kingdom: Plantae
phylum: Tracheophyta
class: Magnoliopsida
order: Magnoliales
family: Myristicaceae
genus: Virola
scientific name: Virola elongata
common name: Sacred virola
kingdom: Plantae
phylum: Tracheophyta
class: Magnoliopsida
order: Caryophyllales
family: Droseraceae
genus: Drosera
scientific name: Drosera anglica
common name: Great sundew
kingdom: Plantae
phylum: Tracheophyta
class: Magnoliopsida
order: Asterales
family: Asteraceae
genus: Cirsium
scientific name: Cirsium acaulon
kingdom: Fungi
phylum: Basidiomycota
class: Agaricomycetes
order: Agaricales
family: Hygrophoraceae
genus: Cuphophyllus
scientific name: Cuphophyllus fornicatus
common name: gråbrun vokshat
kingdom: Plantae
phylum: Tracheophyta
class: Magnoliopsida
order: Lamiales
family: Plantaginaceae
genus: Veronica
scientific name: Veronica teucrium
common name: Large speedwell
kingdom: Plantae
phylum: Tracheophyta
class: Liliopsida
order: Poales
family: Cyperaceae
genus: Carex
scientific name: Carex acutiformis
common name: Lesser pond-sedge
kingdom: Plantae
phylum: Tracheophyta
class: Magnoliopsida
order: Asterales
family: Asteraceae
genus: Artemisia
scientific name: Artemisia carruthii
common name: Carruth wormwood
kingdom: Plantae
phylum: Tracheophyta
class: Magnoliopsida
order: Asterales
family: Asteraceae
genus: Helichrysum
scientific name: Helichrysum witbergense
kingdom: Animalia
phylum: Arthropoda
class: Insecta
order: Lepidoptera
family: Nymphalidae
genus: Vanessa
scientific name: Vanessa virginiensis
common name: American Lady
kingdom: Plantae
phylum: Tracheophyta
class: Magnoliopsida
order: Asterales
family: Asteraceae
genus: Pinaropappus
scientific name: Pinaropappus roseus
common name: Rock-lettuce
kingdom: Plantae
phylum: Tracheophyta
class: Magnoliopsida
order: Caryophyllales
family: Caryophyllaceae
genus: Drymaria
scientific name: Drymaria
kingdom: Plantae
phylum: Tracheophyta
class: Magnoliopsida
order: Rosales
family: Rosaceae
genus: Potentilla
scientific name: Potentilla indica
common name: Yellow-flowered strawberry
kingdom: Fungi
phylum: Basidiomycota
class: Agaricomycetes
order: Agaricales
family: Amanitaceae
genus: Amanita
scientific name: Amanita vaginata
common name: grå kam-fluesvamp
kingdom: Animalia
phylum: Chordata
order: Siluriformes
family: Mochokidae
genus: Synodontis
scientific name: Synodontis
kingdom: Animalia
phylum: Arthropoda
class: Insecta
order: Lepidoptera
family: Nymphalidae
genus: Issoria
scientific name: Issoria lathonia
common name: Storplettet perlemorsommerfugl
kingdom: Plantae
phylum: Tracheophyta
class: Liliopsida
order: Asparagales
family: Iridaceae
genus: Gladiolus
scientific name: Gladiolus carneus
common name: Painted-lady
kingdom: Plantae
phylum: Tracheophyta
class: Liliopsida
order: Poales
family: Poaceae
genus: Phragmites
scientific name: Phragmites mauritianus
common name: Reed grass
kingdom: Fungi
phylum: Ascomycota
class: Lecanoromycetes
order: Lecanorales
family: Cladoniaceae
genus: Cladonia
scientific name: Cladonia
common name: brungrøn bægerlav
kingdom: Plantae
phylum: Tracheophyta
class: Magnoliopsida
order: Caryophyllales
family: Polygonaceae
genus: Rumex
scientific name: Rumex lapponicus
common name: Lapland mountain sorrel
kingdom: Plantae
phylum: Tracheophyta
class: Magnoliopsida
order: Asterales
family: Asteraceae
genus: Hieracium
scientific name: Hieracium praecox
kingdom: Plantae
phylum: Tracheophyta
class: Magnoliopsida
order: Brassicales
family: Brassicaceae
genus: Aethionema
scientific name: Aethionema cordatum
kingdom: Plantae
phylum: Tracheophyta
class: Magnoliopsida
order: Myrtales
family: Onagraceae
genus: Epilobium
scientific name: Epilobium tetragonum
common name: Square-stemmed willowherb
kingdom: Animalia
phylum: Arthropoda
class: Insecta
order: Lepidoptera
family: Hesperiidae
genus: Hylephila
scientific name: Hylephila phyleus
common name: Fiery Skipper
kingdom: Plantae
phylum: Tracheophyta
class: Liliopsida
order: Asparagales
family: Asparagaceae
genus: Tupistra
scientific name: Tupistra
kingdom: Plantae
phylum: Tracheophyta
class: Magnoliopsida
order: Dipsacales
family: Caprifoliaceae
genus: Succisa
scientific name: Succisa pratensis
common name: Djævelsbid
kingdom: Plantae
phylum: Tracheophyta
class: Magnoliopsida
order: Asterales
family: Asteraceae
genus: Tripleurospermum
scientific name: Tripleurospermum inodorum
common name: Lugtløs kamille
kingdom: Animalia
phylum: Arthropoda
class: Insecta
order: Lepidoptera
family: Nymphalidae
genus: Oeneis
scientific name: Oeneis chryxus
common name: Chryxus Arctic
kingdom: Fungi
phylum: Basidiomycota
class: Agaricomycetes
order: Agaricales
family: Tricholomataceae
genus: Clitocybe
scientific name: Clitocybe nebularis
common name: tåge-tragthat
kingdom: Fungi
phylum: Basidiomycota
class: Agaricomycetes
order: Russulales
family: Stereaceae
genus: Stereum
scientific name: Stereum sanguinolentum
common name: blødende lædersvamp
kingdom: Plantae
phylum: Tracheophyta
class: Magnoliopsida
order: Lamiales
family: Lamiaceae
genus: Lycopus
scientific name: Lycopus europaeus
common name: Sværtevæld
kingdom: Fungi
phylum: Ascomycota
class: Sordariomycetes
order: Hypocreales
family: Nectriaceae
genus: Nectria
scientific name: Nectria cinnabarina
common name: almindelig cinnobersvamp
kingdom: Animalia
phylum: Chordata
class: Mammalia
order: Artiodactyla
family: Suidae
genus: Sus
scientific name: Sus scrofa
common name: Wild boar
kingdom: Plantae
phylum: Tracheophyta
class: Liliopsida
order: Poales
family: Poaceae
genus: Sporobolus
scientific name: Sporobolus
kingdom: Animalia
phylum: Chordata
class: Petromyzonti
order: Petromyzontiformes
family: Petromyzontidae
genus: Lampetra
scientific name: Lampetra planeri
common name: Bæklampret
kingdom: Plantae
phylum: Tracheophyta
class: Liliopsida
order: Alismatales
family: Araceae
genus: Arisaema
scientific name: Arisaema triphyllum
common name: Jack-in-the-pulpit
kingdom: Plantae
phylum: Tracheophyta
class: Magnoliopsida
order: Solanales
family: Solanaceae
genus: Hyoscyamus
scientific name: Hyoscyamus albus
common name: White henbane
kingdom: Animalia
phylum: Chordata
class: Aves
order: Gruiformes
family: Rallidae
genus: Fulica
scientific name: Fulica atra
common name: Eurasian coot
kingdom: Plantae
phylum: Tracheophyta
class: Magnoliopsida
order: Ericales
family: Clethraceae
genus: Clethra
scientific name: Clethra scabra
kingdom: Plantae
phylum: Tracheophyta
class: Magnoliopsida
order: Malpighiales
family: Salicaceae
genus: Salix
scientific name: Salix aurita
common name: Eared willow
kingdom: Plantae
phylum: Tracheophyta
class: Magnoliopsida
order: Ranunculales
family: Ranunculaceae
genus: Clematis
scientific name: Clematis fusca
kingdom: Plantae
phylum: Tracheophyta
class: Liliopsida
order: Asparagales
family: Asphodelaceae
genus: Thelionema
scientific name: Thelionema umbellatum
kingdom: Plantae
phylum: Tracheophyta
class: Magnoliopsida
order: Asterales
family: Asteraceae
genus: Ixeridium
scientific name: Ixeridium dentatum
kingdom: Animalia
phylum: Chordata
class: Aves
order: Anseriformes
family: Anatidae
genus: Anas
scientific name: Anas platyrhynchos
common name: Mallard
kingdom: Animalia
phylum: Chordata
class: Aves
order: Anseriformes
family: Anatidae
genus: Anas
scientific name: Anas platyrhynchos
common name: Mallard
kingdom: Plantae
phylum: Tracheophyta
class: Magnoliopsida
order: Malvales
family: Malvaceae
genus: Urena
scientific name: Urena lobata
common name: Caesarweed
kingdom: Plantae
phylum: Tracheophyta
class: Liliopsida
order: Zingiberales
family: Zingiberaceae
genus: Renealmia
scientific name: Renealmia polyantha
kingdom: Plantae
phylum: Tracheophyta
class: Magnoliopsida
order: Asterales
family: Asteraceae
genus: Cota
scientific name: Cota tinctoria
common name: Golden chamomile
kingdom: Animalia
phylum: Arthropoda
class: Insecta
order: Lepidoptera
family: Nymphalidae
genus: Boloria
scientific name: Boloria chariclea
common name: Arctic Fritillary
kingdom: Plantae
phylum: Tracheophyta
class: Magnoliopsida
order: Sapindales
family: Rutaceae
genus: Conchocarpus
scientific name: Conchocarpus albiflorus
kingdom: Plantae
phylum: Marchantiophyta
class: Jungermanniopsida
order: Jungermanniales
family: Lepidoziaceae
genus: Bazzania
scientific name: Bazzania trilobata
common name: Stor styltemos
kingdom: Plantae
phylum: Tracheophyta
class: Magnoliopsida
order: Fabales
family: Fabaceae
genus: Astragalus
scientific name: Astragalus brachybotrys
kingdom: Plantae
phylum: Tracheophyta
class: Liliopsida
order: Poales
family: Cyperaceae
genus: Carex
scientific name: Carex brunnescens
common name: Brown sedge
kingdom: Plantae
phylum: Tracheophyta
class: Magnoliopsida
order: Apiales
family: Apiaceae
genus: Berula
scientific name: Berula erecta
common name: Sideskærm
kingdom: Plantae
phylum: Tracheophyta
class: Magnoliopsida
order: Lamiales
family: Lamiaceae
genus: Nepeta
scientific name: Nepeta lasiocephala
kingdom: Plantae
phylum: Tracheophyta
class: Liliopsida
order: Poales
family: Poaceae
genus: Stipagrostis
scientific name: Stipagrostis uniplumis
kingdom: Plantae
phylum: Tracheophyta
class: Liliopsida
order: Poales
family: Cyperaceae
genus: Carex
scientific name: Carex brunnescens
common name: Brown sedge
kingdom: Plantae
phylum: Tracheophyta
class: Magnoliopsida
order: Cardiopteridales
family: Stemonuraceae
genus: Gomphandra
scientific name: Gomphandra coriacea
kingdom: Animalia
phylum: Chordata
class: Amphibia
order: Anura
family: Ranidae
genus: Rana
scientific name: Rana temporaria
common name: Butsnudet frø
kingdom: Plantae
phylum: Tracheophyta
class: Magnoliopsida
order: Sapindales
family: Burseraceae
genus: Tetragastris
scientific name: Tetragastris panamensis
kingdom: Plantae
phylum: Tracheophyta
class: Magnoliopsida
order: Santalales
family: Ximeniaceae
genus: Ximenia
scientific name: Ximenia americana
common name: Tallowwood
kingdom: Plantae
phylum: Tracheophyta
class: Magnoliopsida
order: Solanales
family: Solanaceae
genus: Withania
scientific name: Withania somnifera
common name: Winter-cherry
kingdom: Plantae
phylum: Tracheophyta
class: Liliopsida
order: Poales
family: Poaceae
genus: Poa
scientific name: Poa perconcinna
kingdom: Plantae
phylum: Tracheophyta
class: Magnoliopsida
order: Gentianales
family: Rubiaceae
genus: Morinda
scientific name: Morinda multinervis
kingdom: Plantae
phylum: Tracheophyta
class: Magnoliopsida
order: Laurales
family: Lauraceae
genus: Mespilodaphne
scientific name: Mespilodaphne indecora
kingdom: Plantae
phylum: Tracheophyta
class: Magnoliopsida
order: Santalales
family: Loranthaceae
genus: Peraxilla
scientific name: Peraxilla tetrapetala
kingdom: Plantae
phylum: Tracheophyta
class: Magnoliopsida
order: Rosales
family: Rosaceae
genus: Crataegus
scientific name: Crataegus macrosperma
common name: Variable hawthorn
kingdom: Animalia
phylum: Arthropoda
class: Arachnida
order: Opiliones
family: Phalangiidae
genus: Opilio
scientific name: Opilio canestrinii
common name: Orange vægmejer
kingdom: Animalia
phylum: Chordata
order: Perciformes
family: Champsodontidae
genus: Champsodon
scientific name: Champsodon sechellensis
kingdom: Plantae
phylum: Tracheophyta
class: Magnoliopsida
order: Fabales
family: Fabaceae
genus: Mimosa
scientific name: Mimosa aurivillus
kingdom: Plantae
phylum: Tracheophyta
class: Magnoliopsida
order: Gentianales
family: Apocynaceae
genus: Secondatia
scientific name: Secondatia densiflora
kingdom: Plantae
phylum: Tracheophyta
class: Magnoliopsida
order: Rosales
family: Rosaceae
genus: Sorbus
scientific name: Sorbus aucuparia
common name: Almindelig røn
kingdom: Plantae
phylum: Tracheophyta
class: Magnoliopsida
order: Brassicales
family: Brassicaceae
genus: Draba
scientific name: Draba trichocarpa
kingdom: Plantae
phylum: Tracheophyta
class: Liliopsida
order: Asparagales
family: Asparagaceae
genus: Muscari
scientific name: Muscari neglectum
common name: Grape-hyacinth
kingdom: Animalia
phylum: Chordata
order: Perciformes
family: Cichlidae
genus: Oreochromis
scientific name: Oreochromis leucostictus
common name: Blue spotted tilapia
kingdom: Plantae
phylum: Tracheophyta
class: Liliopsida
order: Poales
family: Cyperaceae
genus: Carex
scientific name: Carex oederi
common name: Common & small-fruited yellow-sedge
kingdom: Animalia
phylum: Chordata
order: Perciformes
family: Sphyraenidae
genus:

== == ==

» **Prompt**:
Please repeat the data from the start up to and including the line with "family: Droseraceae", replacing "common name" with "vernacular name" and leaving everything else unchanged.

» **The answer**:
kingdom: Plantae
phylum: Tracheophyta
class: Magnoliopsida
order: Magnoliales
family: Myristicaceae
genus: Virola
scientific name: Virola elongata
vernacular name: Sacred virola
kingdom: Plantae
phylum: Tracheophyta
class: Magnoliopsida
order: Caryophyllales
family: Droseraceae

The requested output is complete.